Have I offended anyone? I hope so. That’s the point. It is offensive. It’s as offensive as a vineyard owner in complete control of resources who chooses self-righteousness over human dignity. I once believed that God receives some and rejects others. But let’s question the assumptions. Somewhere in the midst of all this junk is the real Jesus, and I suspect we are most likely to meet him where we least expect him. I know as I opened myself up to Christ’s message of inclusive love, and as I questioned my assumptions, I was able to let go of my false and dangerous beliefs and live more fully into God’s compassionate love for all people.

The Jesus I’ve come to know told us to love God with all our heart and strength and to love your neighbors as ourselves. The Jesus I’ve come to know reminded us that the neighbor was not always who we would like her to be. He taught that the one non-negotiable thing was forgiveness. He taught that tolerance of enemies was not sufficient: they must be loved. He taught about money more than anything else, about the fair and just redistribution of wealth. The Jesus I’ve come to know touched the untouchables. The Jesus I’ve come to know ate with the sinners. The Jesus I’ve come to know argued with the religious leaders when they put principles before people. He welcomed strangers, valued the lower classes, and made ordinary moments holy. The Jesus I’ve come to know trusted God’s promises, even when all he could experience, as he was being tortured as a traitor, was silence in the face of great injustice. Any theological interpretation that suggests God receives some and rejects others does not reflect the ministry of Jesus Christ. Our message is not that God brings instability and chaos, pitting people against each other by withholding blessing. This is something people do, but not God. No, our message declares that Christ brings down the dividing walls of oppression.

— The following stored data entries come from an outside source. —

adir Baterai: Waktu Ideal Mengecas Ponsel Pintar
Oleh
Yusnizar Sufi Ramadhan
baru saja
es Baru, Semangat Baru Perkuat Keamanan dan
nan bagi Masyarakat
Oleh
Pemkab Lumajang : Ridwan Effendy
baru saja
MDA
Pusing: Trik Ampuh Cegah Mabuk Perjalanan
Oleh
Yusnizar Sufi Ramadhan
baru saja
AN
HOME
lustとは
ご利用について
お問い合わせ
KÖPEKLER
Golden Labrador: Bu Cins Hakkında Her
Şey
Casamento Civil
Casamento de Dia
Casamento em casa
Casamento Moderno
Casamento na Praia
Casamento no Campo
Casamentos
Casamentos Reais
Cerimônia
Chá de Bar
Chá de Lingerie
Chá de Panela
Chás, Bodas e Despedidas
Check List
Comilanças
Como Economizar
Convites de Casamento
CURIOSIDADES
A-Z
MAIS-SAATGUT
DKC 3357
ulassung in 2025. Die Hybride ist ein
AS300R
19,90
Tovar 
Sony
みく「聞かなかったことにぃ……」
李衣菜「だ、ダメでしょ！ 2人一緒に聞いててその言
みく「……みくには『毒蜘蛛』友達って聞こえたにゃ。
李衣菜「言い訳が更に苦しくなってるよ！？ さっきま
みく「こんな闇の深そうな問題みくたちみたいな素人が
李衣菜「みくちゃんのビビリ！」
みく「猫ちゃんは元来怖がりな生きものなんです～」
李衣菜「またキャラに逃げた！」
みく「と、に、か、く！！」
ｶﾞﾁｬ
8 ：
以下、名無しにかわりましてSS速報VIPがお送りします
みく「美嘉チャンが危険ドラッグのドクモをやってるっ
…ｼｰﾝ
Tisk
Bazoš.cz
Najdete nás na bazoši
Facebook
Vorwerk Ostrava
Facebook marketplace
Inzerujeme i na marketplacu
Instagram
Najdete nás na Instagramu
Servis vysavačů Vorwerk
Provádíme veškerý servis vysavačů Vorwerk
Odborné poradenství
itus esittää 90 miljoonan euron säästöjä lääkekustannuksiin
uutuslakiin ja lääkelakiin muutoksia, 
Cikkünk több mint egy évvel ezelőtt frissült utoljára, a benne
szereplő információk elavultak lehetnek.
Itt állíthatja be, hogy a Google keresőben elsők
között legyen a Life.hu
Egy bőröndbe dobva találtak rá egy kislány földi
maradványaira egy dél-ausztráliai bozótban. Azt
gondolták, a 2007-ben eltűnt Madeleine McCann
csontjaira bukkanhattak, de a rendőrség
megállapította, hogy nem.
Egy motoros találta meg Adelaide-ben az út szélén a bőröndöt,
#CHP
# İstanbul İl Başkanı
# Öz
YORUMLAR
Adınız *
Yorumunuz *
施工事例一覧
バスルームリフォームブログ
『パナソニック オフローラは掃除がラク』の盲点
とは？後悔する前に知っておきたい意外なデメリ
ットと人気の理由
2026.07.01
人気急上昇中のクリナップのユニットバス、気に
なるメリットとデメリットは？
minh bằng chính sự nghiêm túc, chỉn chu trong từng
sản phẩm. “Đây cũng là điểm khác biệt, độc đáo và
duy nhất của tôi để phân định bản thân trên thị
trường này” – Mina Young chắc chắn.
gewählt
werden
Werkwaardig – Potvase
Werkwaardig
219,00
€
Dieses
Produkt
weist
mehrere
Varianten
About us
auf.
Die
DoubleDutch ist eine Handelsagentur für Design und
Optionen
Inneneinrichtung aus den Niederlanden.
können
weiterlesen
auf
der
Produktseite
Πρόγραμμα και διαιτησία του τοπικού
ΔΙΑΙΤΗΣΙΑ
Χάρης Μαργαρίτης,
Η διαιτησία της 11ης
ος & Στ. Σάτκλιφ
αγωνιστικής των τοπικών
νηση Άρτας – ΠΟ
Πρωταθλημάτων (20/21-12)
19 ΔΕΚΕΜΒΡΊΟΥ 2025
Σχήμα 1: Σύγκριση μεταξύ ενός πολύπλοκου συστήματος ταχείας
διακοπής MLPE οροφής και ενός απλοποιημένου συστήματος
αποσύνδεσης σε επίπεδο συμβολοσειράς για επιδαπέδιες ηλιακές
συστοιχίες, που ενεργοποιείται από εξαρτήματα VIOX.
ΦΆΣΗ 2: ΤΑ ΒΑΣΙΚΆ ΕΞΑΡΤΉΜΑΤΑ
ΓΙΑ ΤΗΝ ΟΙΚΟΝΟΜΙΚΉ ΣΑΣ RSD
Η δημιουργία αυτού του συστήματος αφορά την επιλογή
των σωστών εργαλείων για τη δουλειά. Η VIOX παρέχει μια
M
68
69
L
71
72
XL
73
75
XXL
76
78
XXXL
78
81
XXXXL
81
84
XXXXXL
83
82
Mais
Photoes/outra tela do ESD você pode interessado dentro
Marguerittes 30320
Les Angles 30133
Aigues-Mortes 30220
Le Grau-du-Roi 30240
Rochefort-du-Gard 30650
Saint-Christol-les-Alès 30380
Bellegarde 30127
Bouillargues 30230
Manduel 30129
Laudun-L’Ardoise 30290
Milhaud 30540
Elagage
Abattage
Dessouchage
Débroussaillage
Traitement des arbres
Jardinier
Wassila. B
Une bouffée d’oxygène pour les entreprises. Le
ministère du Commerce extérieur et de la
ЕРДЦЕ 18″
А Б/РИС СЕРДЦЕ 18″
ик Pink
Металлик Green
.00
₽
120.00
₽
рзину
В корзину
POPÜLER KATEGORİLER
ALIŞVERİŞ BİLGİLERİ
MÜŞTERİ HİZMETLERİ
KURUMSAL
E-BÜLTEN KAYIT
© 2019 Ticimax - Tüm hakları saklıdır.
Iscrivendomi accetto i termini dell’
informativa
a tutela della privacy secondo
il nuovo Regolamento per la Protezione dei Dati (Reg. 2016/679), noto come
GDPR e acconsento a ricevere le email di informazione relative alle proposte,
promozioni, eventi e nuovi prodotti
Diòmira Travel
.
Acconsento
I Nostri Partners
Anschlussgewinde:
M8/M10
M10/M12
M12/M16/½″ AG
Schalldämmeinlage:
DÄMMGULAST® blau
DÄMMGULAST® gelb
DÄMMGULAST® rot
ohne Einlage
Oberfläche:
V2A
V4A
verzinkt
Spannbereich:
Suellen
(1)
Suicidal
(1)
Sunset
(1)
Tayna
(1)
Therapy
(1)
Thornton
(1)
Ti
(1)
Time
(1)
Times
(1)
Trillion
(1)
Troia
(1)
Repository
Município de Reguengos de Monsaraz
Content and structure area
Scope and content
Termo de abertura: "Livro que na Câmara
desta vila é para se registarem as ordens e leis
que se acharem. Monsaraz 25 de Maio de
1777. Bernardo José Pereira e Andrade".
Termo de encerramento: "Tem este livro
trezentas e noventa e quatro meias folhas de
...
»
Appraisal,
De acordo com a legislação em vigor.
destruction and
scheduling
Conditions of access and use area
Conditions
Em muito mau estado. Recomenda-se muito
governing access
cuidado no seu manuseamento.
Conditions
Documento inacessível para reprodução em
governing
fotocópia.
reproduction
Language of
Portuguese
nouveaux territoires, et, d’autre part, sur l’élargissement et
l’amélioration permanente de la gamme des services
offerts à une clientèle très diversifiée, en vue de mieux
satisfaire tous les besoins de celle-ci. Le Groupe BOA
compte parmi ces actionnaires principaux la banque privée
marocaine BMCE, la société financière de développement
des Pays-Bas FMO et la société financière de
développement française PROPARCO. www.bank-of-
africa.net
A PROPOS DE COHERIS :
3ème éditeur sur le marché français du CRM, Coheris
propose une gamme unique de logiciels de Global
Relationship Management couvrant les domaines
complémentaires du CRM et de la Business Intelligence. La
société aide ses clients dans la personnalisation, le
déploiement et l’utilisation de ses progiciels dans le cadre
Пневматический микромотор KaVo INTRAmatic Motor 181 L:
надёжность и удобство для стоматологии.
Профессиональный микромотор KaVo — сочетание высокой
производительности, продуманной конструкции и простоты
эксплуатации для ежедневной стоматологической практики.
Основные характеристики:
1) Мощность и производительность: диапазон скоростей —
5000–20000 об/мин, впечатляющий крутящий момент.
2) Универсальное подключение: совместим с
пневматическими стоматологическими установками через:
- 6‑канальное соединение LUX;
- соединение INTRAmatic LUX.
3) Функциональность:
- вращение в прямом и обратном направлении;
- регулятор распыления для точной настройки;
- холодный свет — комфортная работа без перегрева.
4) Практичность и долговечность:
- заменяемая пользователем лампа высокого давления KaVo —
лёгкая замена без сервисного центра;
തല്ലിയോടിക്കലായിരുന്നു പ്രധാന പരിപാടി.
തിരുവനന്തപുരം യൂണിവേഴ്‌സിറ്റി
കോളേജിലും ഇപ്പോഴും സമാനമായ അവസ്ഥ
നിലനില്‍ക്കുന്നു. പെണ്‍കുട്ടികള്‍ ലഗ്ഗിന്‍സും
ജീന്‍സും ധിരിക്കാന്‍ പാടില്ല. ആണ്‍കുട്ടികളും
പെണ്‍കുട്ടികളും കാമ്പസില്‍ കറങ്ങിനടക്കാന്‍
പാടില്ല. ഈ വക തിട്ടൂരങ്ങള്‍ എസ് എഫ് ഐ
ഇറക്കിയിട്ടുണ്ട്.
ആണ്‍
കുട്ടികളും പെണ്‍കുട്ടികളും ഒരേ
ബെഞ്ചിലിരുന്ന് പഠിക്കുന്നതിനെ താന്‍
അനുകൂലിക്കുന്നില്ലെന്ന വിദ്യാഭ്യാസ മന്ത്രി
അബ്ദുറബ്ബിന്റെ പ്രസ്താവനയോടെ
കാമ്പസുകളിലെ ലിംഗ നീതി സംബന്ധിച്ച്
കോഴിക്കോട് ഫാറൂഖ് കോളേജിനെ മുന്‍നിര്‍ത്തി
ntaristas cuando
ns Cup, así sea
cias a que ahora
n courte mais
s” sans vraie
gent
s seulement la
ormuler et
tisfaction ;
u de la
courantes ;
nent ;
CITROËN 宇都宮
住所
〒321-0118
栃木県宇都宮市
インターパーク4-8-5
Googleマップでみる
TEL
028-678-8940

To all of us gathered here today, this is my charge: Always question the assumptions. Always question the assumptions. We need to live a parabolic lives in which we challenge the status quo. Our job is to remind each other that sometimes we look for God in all the wrong places. We look for God among the privileged and the proud. God also dwells with the invisible people on the margins of life. God is the beggar, the nuisance, the exile and the refugee. We need to remind one another to question our assumptions so that we can read life around us with new eyes, flee from self-deception, and cherish all people as equals in God’s new world.

Sources:
Murray Bodo, The Way of St. Francis: The Challenge of Franciscan Spirituality for Everyone (Cincinnati OH, St. Andrews Press, 1995).

Mary Kay Dobrovolny, “Who Controls the Resources? Economics and Justice in Matt 20:1-15” presented to the Society of Biblical Literature, San Antonio, Texas, November 20 – 23, 2004.

Yvette Flunder, Where The Edge Gathers: Building a Community of Radical Inclusion (Cleveland OH: Pilgrim Press, 2005).

Bruce Malina, Social Science Commentary on the Synoptic Gospels (Minneapolis MN: Fortress, 2003).